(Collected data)
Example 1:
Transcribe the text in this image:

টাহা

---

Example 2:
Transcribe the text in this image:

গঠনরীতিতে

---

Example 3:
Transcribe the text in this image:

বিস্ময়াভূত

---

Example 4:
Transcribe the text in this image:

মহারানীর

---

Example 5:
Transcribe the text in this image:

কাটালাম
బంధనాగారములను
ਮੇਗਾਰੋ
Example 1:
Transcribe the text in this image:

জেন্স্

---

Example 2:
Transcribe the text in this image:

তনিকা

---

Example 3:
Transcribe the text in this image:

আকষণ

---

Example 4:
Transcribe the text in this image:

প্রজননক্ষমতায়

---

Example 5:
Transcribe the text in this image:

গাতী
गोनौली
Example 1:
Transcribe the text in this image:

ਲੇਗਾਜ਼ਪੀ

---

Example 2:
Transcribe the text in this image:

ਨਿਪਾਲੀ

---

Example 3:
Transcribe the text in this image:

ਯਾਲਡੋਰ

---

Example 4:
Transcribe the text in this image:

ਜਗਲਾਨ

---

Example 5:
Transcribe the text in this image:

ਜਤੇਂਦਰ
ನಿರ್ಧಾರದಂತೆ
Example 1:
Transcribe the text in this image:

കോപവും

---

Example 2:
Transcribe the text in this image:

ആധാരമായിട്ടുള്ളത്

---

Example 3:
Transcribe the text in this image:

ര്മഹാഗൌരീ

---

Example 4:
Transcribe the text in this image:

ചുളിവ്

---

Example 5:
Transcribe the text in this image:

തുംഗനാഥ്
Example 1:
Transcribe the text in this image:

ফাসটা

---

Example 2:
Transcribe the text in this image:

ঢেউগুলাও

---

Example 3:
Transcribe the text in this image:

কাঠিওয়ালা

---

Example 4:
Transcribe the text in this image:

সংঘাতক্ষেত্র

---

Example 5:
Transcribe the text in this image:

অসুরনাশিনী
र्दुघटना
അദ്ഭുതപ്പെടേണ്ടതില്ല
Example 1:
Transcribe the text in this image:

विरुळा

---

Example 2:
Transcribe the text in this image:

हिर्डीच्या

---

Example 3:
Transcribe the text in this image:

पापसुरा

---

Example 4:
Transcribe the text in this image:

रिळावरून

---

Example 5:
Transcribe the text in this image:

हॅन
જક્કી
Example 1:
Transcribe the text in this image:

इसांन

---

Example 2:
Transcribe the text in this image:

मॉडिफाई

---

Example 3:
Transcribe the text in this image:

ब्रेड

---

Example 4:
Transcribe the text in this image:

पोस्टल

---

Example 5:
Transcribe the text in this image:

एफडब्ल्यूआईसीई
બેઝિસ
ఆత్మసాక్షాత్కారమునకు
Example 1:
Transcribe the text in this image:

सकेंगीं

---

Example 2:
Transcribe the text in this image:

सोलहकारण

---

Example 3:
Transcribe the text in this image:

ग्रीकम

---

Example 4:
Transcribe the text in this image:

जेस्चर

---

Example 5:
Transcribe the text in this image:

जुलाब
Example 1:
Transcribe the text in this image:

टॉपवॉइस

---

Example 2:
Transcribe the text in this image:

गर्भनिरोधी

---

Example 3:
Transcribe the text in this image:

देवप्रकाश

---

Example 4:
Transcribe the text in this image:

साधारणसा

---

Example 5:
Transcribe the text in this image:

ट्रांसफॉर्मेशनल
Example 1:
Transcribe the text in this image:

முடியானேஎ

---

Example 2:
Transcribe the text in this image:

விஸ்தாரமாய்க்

== Work task ==
Extract all of the data above without altering anything.

== Result for this exercise ==
Example 1:
Transcribe the text in this image:

টাহা

---

Example 2:
Transcribe the text in this image:

গঠনরীতিতে

---

Example 3:
Transcribe the text in this image:

বিস্ময়াভূত

---

Example 4:
Transcribe the text in this image:

মহারানীর

---

Example 5:
Transcribe the text in this image:

কাটালাম
బంధనాగారములను
ਮੇਗਾਰੋ
Example 1:
Transcribe the text in this image:

জেন্স্

---

Example 2:
Transcribe the text in this image:

তনিকা

---

Example 3:
Transcribe the text in this image:

আকষণ

---

Example 4:
Transcribe the text in this image:

প্রজননক্ষমতায়

---

Example 5:
Transcribe the text in this image:

গাতী
गोनौली
Example 1:
Transcribe the text in this image:

ਲੇਗਾਜ਼ਪੀ

---

Example 2:
Transcribe the text in this image:

ਨਿਪਾਲੀ

---

Example 3:
Transcribe the text in this image:

ਯਾਲਡੋਰ

---

Example 4:
Transcribe the text in this image:

ਜਗਲਾਨ

---

Example 5:
Transcribe the text in this image:

ਜਤੇਂਦਰ
ನಿರ್ಧಾರದಂತೆ
Example 1:
Transcribe the text in this image:

കോപവും

---

Example 2:
Transcribe the text in this image:

ആധാരമായിട്ടുള്ളത്

---

Example 3:
Transcribe the text in this image:

ര്മഹാഗൌരീ

---

Example 4:
Transcribe the text in this image:

ചുളിവ്

---

Example 5:
Transcribe the text in this image:

തുംഗനാഥ്
Example 1:
Transcribe the text in this image:

ফাসটা

---

Example 2:
Transcribe the text in this image:

ঢেউগুলাও

---

Example 3:
Transcribe the text in this image:

কাঠিওয়ালা

---

Example 4:
Transcribe the text in this image:

সংঘাতক্ষেত্র

---

Example 5:
Transcribe the text in this image:

অসুরনাশিনী
र्दुघटना
അദ്ഭുതപ്പെടേണ്ടതില്ല
Example 1:
Transcribe the text in this image:

विरुळा

---

Example 2:
Transcribe the text in this image:

हिर्डीच्या

---

Example 3:
Transcribe the text in this image:

पापसुरा

---

Example 4:
Transcribe the text in this image:

रिळावरून

---

Example 5:
Transcribe the text in this image:

हॅन
જક્કી
Example 1:
Transcribe the text in this image:

इसांन

---

Example 2:
Transcribe the text in this image:

मॉडिफाई

---

Example 3:
Transcribe the text in this image:

ब्रेड

---

Example 4:
Transcribe the text in this image:

पोस्टल

---

Example 5:
Transcribe the text in this image:

एफडब्ल्यूआईसीई
બેઝિસ
ఆత్మసాక్షాత్కారమునకు
Example 1:
Transcribe the text in this image:

सकेंगीं

---

Example 2:
Transcribe the text in this image:

सोलहकारण

---

Example 3:
Transcribe the text in this image:

ग्रीकम

---

Example 4:
Transcribe the text in this image:

जेस्चर

---

Example 5:
Transcribe the text in this image:

जुलाब
Example 1:
Transcribe the text in this image:

टॉपवॉइस

---

Example 2:
Transcribe the text in this image:

गर्भनिरोधी

---

Example 3:
Transcribe the text in this image:

देवप्रकाश

---

Example 4:
Transcribe the text in this image:

साधारणसा

---

Example 5:
Transcribe the text in this image:

ट्रांसफॉर्मेशनल
Example 1:
Transcribe the text in this image:

முடியானேஎ

---

Example 2:
Transcribe the text in this image:

விஸ்தாரமாய்க்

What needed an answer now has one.